Ia mengajukan pertanyaan mendasar: mengapa nilai tambah hilirisasi hanya diperoleh pihak asing?
“Jawabannya, dikarenakan perbankan nasional yang belum membiayai investasi di sektor hilirisasi,” ujarnya.
Ia juga merekomendasikan, perlu ketentuan yang mewajibkan investor menjalankan diversifikasi dalam jangka panjang.
Apa yang menarik dari diskusi pada acara buka bersama itu?
Bahli Lahadalia ingin mengatakan bahwa ia adalah “The Man of Action”, bertindak dulu, bukan makhluk omon2. Tentu dengan dasar pengetahuan praktik yang teruji, sebagai individu yg sering ia nyatakan: “sejak belum lahir hidup saya sudah susah,” karena bersal dari keluarga sangat miskin di Papua.

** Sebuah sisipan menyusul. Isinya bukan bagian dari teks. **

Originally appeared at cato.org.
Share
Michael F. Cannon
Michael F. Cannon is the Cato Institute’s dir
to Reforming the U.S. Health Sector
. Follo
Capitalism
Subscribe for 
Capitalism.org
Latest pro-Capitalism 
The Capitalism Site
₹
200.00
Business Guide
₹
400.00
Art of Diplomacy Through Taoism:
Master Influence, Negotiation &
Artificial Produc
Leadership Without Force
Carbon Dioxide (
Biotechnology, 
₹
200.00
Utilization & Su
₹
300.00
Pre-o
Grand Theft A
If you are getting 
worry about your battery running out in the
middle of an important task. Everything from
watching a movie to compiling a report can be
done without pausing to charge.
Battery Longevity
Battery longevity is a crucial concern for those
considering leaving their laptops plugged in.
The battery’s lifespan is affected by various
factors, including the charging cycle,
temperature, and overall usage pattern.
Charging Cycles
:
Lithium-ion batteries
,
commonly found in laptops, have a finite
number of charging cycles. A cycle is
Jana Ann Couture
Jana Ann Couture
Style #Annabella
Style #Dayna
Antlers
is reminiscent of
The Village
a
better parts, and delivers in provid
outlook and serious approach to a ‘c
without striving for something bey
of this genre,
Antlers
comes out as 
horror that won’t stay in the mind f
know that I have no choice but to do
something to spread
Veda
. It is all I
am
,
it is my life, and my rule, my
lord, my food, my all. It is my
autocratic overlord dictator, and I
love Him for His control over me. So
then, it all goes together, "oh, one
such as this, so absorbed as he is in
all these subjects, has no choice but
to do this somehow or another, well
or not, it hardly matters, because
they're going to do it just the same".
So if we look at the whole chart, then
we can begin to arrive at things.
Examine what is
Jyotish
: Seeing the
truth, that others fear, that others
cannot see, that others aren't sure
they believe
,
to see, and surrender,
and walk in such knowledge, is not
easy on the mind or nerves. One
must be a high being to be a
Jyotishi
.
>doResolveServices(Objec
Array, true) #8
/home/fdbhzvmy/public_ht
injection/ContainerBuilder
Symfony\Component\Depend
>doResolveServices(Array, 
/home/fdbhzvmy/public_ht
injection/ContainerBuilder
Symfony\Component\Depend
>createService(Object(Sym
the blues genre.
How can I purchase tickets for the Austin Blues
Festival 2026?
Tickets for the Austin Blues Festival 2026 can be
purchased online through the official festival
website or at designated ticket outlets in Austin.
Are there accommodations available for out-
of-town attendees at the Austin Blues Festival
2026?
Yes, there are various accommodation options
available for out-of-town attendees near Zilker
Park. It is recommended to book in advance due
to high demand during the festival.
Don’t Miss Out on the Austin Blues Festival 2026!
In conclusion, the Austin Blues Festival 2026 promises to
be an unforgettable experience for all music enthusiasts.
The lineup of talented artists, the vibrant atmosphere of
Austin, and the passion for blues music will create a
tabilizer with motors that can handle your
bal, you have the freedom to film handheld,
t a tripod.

Namun dengan pengalamannya sebagai aktivis, pengusaha dan politisi sukses menduduki jabatan mentri bahkan ketua partai besar, ia ingin melengkapi identitas pribadinya sebagai orang terdidik.
Menjadi “the man of thingking” sebagaimana teori Prof Daoed Yoesoef (1978) dalam kontek yg berbeda tetapi relevan utk memahami tokoh muda Papua ini dalam perspektif teori Sosiologi Biografi Howard S. Becker (1970).
Becker berpendapat, biografi individu dapat digunakan sebagai alat untuk memahami proses sosial dan bagaimana individu membangun identitas sosial mereka melalui pengalaman hidup mereka.
Melalui teori dan metologi Sosiologi Biografi itu, Becker ingin memahami secara empirik bagaimana seorang individu menginterpretasikan dan memberikan makna pada pengalaman hidup seorang tokoh yang mempengaruhi interaksi sosial mereka dengan orang lain.
Dengan pemahaman seperti itulah mungkin Rektor Universitas memutuskan utk memberikan kesempatan kepada praktisi bisnis dan politik tergolong sukses itu untuk memperbaiki disertasinya serta mempublikasikannya di jurnal ilmiah yang kredibel.
RS Mayapada Jaksel, 19 Maret 2025.
Antony Z Abidin
*Penulis adalah wartawan senior, sosiolog alumni UI, partisipant observer, Pengurus DPP Golkar 1988-2004 dan Anggota DPR RI 2 periode pemilu.